Regarding criticism of the federal judge, the document observes that “a considerable number of them are not related to the qualities or conditions of Lijo in particular.” The government argued many of the critiques were focused on the lack of “gender balance” in the nation’s top court, which, it argued, should “preclude” Lijo’s nomination.

Some legal NGOs have sought to challenge the nominations.
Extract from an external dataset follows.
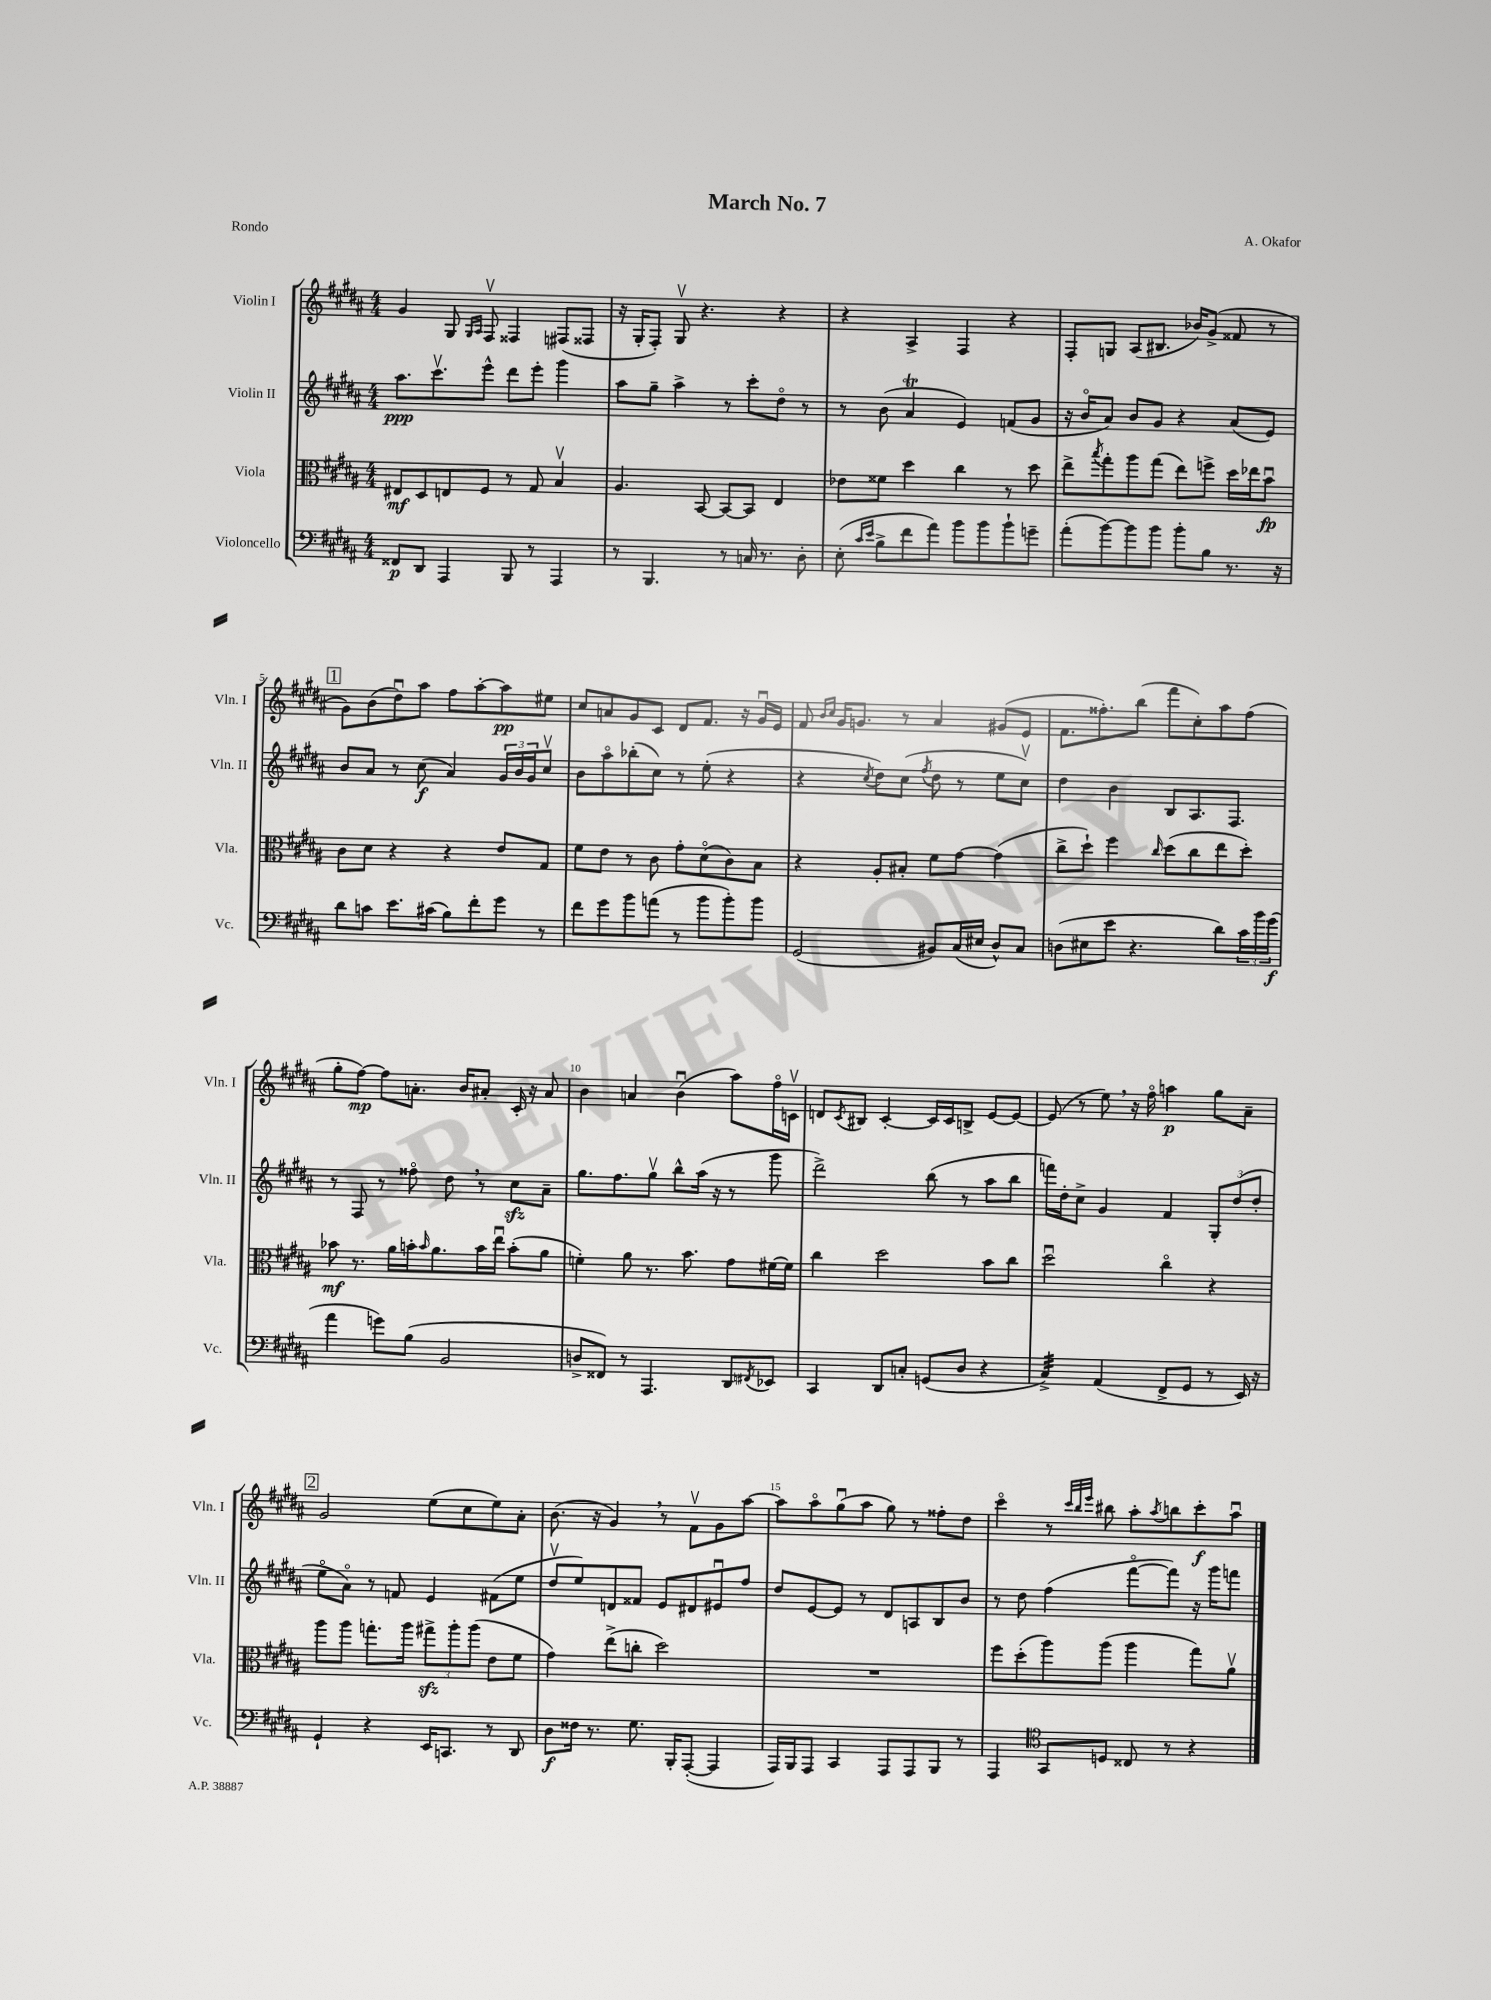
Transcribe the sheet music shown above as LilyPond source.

The INECIP Institute of Comparative Criminal and Social Science Studies this month criticised Lijo as “statistically the most inefficient judge in all [the] Comodoro Py [federal] courts,” while noting that the  García Mansilla appointment may “affect the state’s international liability” in terms of diversity and plurality.

“If the Senate were to approve him, Lijo will be in the Supreme Court until 2043. The government’s nominations fail to observe, for different reasons, the requirements to be a member of the Supreme Court,” the INECIP said in a statement. 

“A quality democracy warrants a quality judiciary,” which should include “expertise, integrity, independence, commitment to human rights and diversity,” it added, stating that the duo do not “meet these requirements.”

INECIP accused Lijo of “poor performance” and noted “systematic delays in the resolution of high-profile court cases, and in particular, corruption ones.”

“Whether due to inefficiency or, as reported by the Council of the Magistrates, due to political usage of court timing, those systematic delays in serious cases are unacceptable for a candidate for the highest court,” said the NGO, highlighting that Lijo had the most delays when it comes to corruption cases, with most investigations lasting at least six years.

It further warned that Lijo “has criminal complaints against him and reports of poor performance, which are unbecoming of a candidate for the Supreme Court.”

“There are no prior cases in the recent democratic history of this country of judges appointed to the Supreme Court with such a volume of reports against them. The Executive Branch ought to suspend the submission of documents on Lijo,” said the NGO.